At first, this sounds plausible. Grief does strange things to people. But when you press into it, this theory starts to break in several important ways.

First, hallucinations are individual experiences.
They happen inside a person’s mind. They’re not shared in the same way across groups—especially not in consistent, repeated ways. But the resurrection accounts don’t describe one person having a private vision. They describe:
  • multiple individuals
  • in different places
  • at different times
  • including groups
At one point, it’s claimed that over 500 people saw Him. That’s not how hallucinations work.

Second, hallucinations don’t create empty tombs.
Even if you grant that someone thought they saw Jesus, you still have to answer the question: where was the body? Because from the very beginning, no one—followers or opponents—was pointing to a grave and saying, “There He is.” Instead, the explanation circulating was, “the body must have been stolen.” Which again tells you something important: the tomb was empty, and people knew it.

Third, the disciples weren’t expecting to see Him.
This matters more than people think. Hallucinations are often tied to expectation or longing—you see what you’re already hoping to see. But that’s not the posture of the disciples.
They weren’t waiting at the tomb believing Jesus would rise. They fully believed he was dead. They were disappointed, but not delusional. When the women first encounter the empty tomb, their reaction isn’t, “Of course.” It’s fear.

Even after multiple reports, some of the disciples still doubted. These aren’t people primed for collective vision.
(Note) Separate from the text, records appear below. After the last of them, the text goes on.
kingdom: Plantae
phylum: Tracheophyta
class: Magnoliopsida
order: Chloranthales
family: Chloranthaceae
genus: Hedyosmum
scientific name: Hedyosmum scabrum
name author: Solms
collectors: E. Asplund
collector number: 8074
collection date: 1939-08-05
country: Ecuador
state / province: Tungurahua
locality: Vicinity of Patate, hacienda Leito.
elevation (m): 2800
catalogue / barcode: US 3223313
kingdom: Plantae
These are people struggling to believe what’s right in front of them.

Fourth—and this is where it gets personal—hallucinations don’t transform people like this.
Something happened that took a group of fearful, hidden followers and turned them into bold witnesses willing to stake everything on this claim. Not just emotionally convinced—but publicly, consistently, and at great cost. You don’t get that kind of sustained, grounded conviction from a passing psychological experience. Nor are you able to convince so many others of the same thing without sounding crazy. You get it from something that reorients your understanding of reality.

So while the hallucination theory tries to honor the sincerity of the disciples, it can’t account for the full picture:
  • shared experiences
  • an empty tomb
  • lack of expectation
  • lasting transformation

At some point, you’re left with a question that doesn’t go away: what kind of “vision” convinces this many people, this deeply, for this long—at this kind of cost? And whether you accept their conclusion or not, one thing becomes difficult to dismiss: they couldn't all be hallucinating.